_Fragmento_.
--
Al observar nuestros procesos electorales se me ocurren tres tristes notas:

1. El primer y quizá más relevante recurso de la política es la palabra. El instrumento con el cual el político entra en contacto con su auditorio, la fórmula para generar empatía y en los mejores casos, para develar los problemas, analizarlos, ofrecer soluciones. El discurso tiene usos múltiples pero resulta insustituible en una actividad en la cual hay que buscar el apoyo de los ciudadanos que eventualmente pueden otorgar el triunfo o la más desconsoladora derrota.

Por ello mismo, para Platón -nos explica Valentina Pazé en «La demagogia, ayer y hoy» en Andamios Nº 30)- demagogia y democracia eran una y la misma cosa. No una posible degeneración de la segunda, sino su cara natural. Dado que los representantes requieren ganar el aprecio de los representados, «tienen que adivinar los gustos y los deseos de las masas». No conviene contradecirlas, por el contrario, hay que darles por su lado. El orador «lo único que enseña es precisamente las opiniones de la masa misma, que son expresadas cuando se reúnen colectivamente, y es esto lo que llaman saber». Se trata de explotar el mínimo común denominador del auditorio, de simplificar, de acuñar frases pegajosas y fórmulas que resulten apetitosas para los medios. Cualquier razonamiento medianamente complejo difícilmente impactará al respetable. Por eso los gritos, las injurias, las arengas. Si se quiere ser aclamado es necesario «descender» al nivel de los más.

Por supuesto mucha agua ha corrido desde Platón al presente. Pero nuestras contiendas electorales no sé por qué me recordaron al griego.

2. Las grandes construcciones ideológicas están en desuso. En el pasado forjaron historias y leyendas, identidades, ofrecieron sentido a la política, una narración del pasado y un porvenir por edificar. Comunistas, socialdemócratas, liberales, democratacristianos, conservadores, fraguaron casas distintas y en su interacción y lucha modelaron la política y brindaron un sentido de pertenencia a sus seguidores. Hoy, son referentes lejanos y ajenos para la mayoría.
--
Según el fragmento, ¿qué dos cosas eran una y la misma para Platón? Los registros son material independiente del fragmento.

_Extracto de datos_.
--
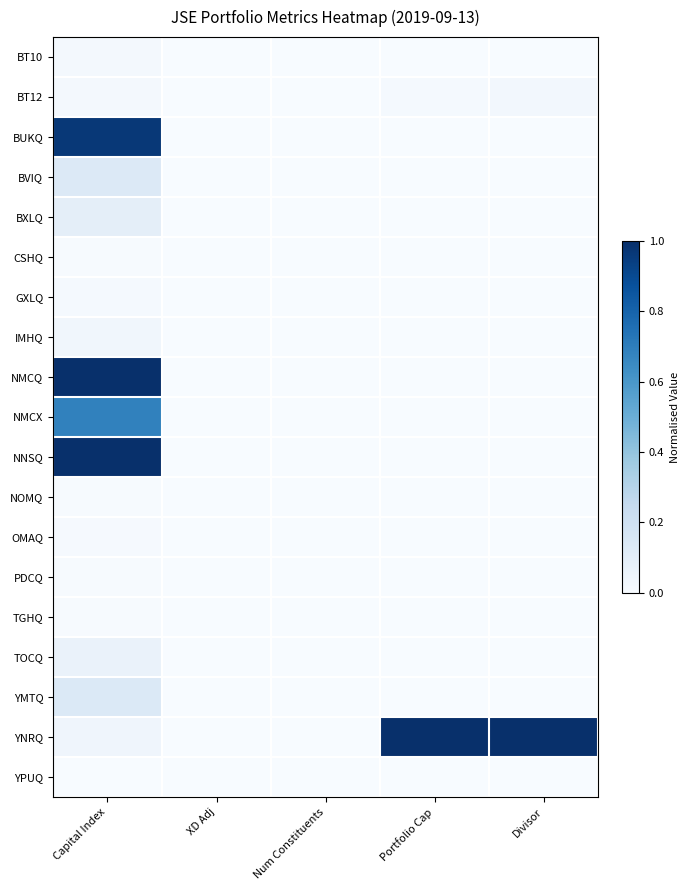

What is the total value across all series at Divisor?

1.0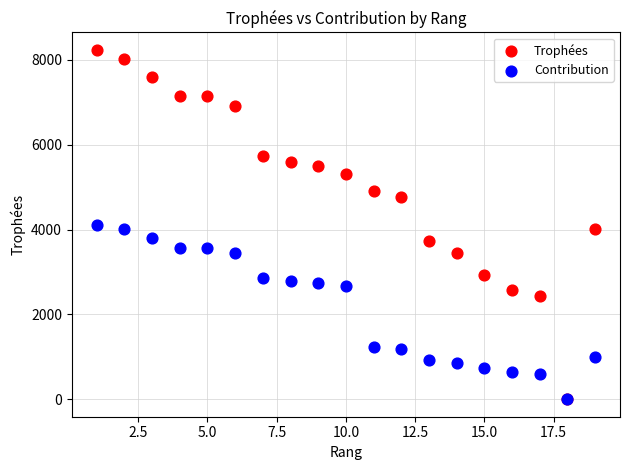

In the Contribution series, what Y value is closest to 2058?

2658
--
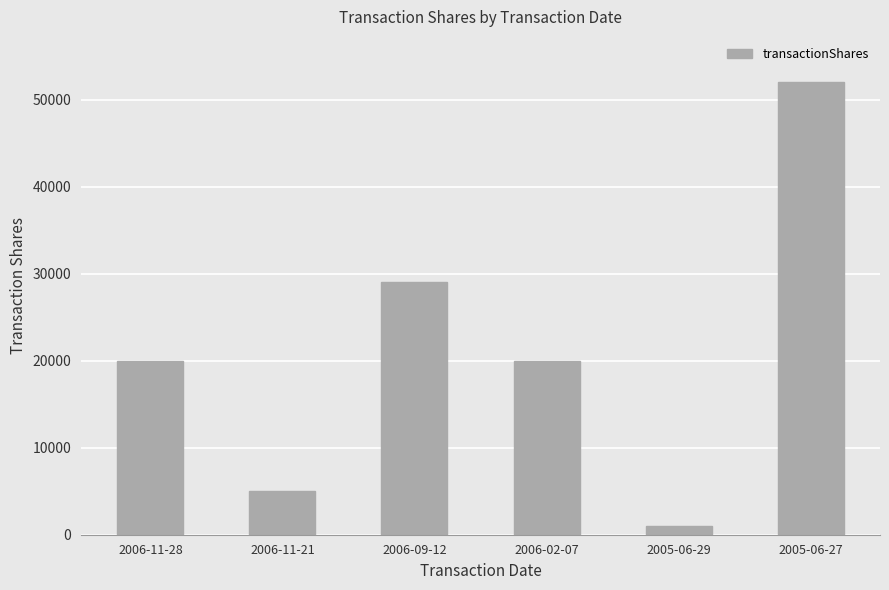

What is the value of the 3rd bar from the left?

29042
--
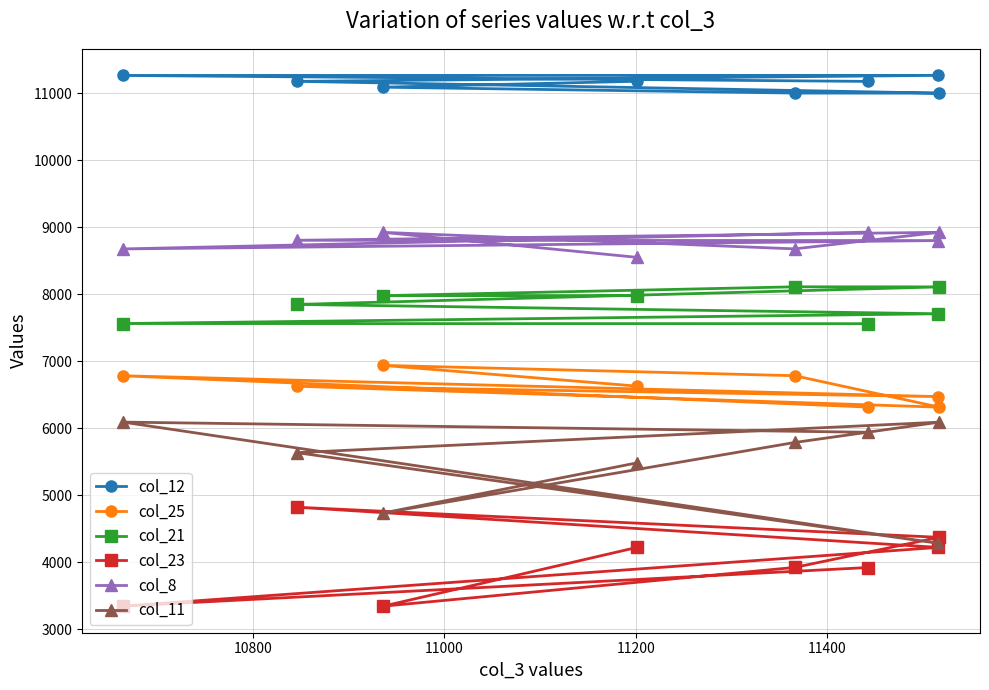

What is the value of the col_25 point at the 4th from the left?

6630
--
_Respuesta_. Para Platón, la demagogia y la democracia eran una y la misma cosa.